Extracted information section start

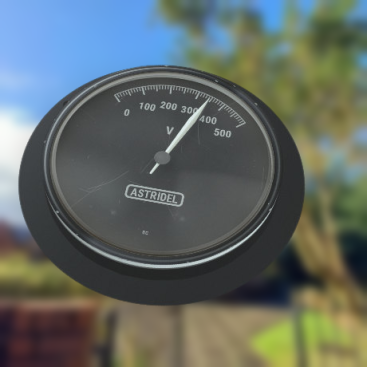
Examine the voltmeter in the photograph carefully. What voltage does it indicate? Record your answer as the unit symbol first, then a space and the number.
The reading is V 350
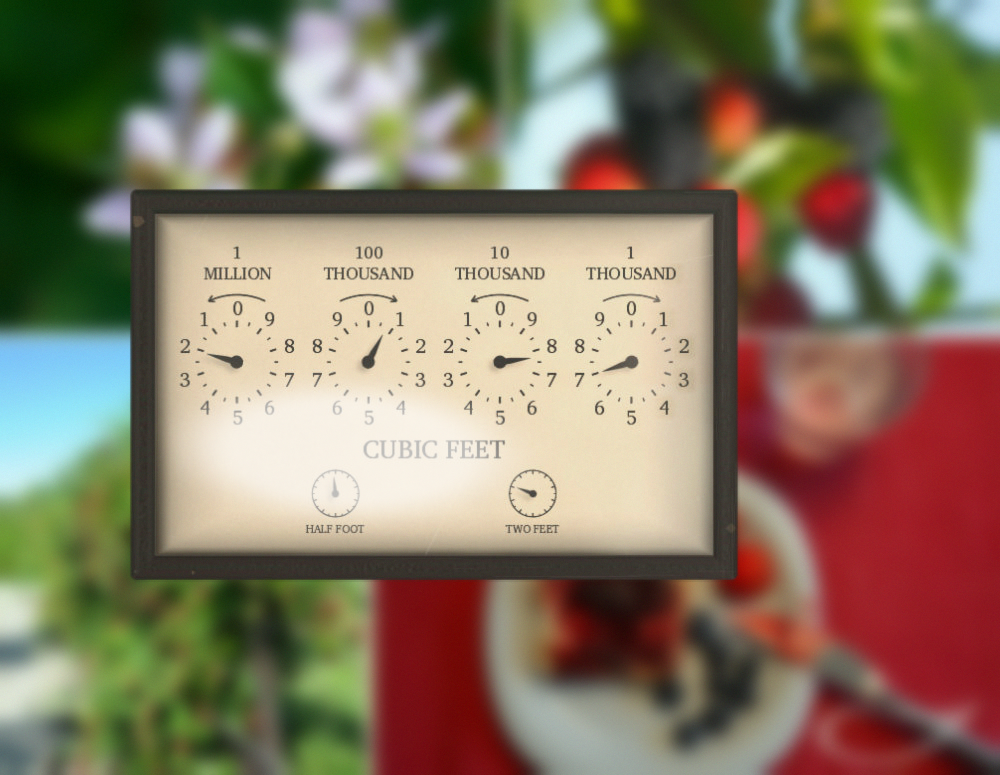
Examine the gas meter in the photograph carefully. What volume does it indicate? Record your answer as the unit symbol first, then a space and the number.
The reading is ft³ 207700
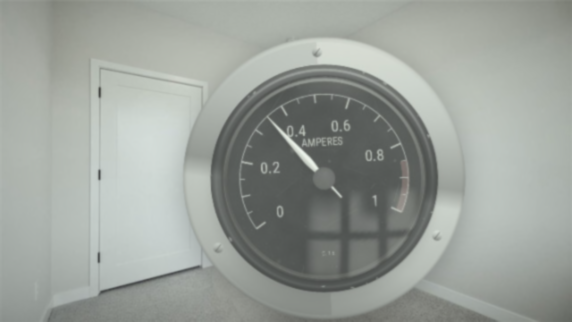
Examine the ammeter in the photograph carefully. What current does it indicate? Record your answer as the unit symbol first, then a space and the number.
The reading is A 0.35
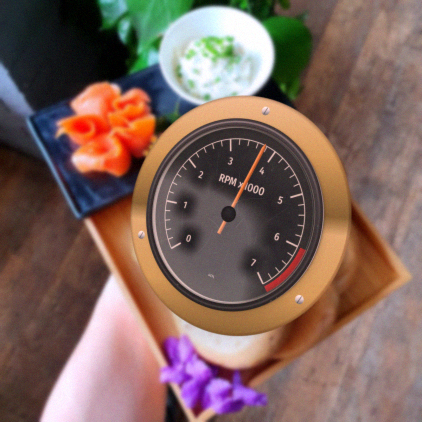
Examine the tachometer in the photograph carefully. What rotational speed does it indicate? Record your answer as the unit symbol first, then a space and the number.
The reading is rpm 3800
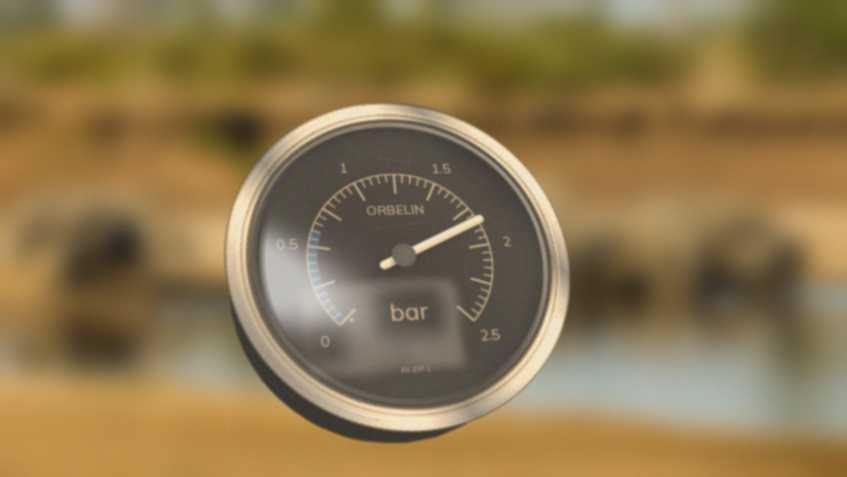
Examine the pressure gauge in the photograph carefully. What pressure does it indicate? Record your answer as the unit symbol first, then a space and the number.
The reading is bar 1.85
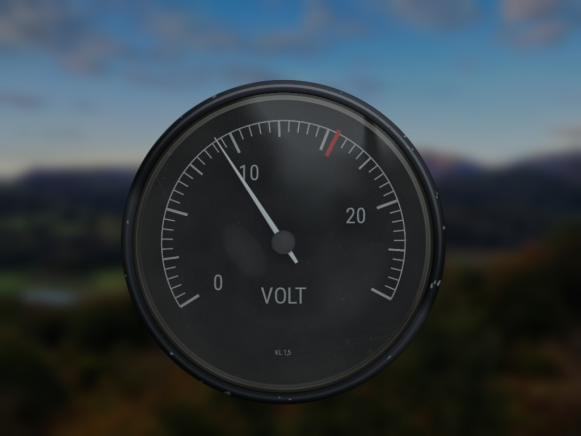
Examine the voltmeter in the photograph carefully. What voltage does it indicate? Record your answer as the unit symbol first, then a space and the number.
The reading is V 9.25
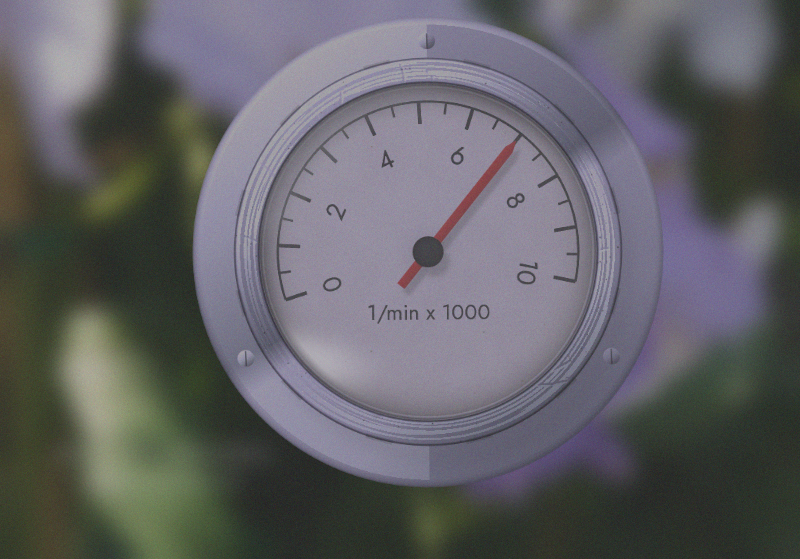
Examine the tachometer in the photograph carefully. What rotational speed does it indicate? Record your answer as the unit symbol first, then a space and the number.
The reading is rpm 7000
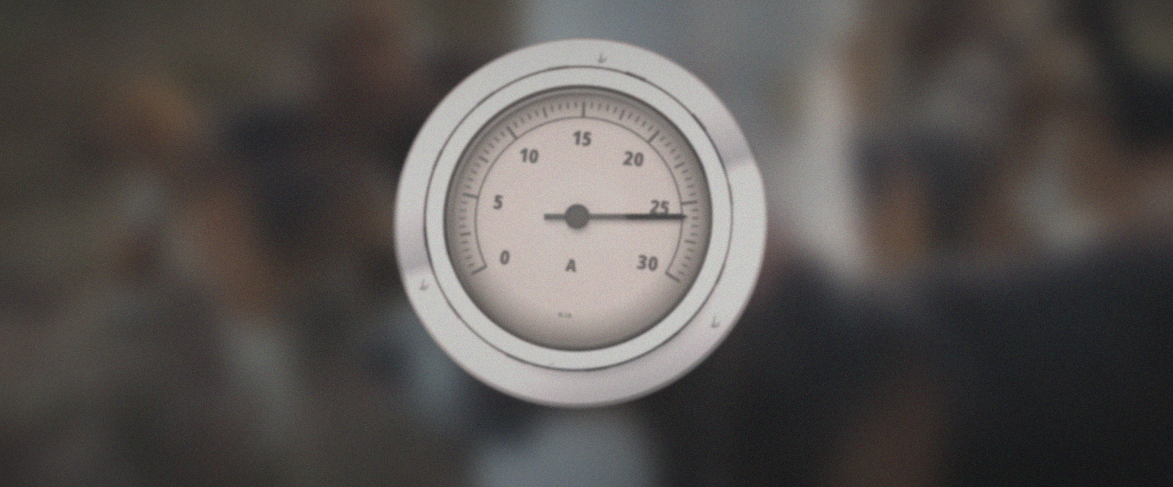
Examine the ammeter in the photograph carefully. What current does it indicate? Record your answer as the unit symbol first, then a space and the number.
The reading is A 26
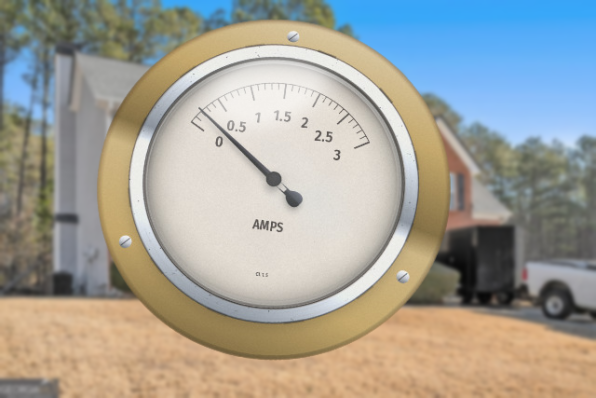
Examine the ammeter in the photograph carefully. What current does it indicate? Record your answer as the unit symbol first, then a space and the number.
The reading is A 0.2
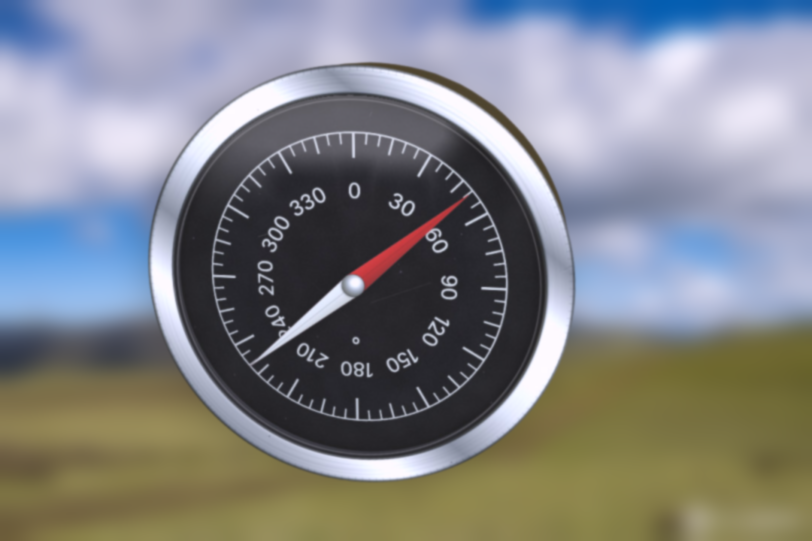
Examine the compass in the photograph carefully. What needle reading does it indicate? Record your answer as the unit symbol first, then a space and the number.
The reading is ° 50
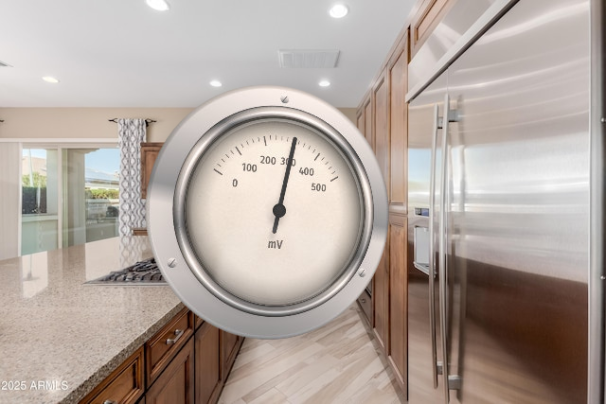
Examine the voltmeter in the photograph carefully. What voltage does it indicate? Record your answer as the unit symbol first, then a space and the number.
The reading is mV 300
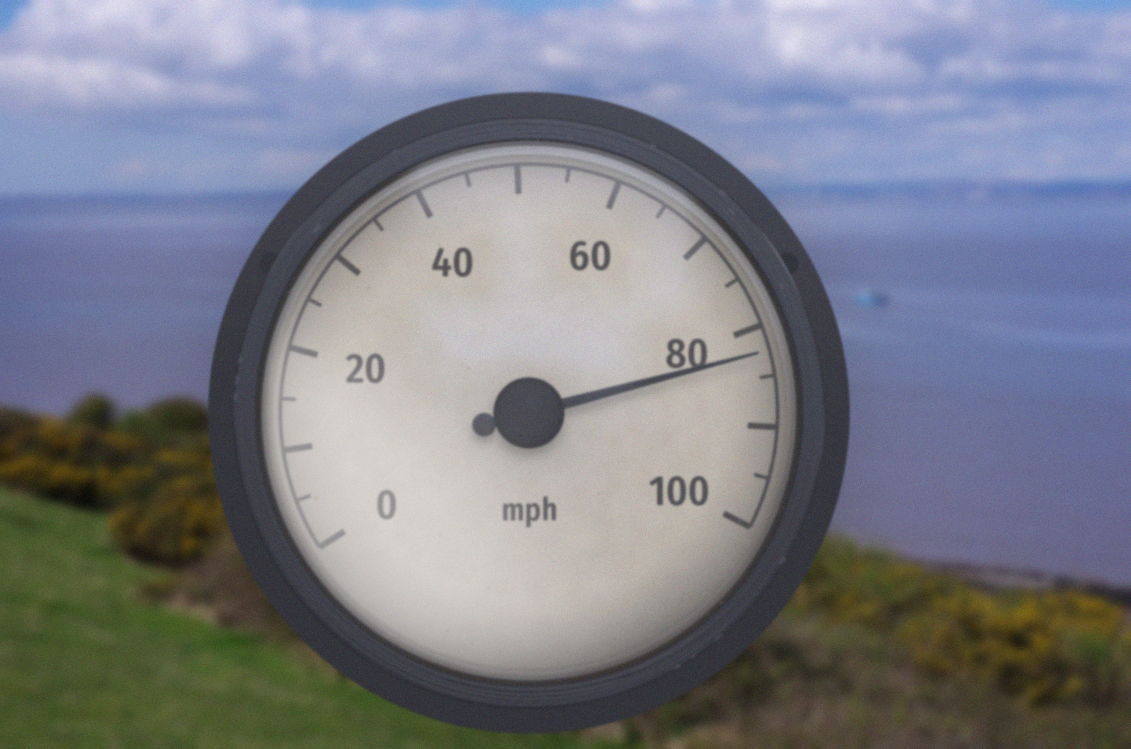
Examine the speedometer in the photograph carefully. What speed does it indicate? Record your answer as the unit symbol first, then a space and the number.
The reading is mph 82.5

Extracted information section end

● What is required:
Lay out the rows above as a two-column CSV with the columns "prompt" and "reading", one line for each row. Put each field in quotes, turn any line breaks into spaces, and leave out the pictures.

● Reply:
prompt,reading
"Examine the voltmeter in the photograph carefully. What voltage does it indicate? Record your answer as the unit symbol first, then a space and the number. The reading is","V 350"
"Examine the gas meter in the photograph carefully. What volume does it indicate? Record your answer as the unit symbol first, then a space and the number. The reading is","ft³ 207700"
"Examine the ammeter in the photograph carefully. What current does it indicate? Record your answer as the unit symbol first, then a space and the number. The reading is","A 0.35"
"Examine the tachometer in the photograph carefully. What rotational speed does it indicate? Record your answer as the unit symbol first, then a space and the number. The reading is","rpm 3800"
"Examine the pressure gauge in the photograph carefully. What pressure does it indicate? Record your answer as the unit symbol first, then a space and the number. The reading is","bar 1.85"
"Examine the voltmeter in the photograph carefully. What voltage does it indicate? Record your answer as the unit symbol first, then a space and the number. The reading is","V 9.25"
"Examine the tachometer in the photograph carefully. What rotational speed does it indicate? Record your answer as the unit symbol first, then a space and the number. The reading is","rpm 7000"
"Examine the ammeter in the photograph carefully. What current does it indicate? Record your answer as the unit symbol first, then a space and the number. The reading is","A 26"
"Examine the ammeter in the photograph carefully. What current does it indicate? Record your answer as the unit symbol first, then a space and the number. The reading is","A 0.2"
"Examine the compass in the photograph carefully. What needle reading does it indicate? Record your answer as the unit symbol first, then a space and the number. The reading is","° 50"
"Examine the voltmeter in the photograph carefully. What voltage does it indicate? Record your answer as the unit symbol first, then a space and the number. The reading is","mV 300"
"Examine the speedometer in the photograph carefully. What speed does it indicate? Record your answer as the unit symbol first, then a space and the number. The reading is","mph 82.5"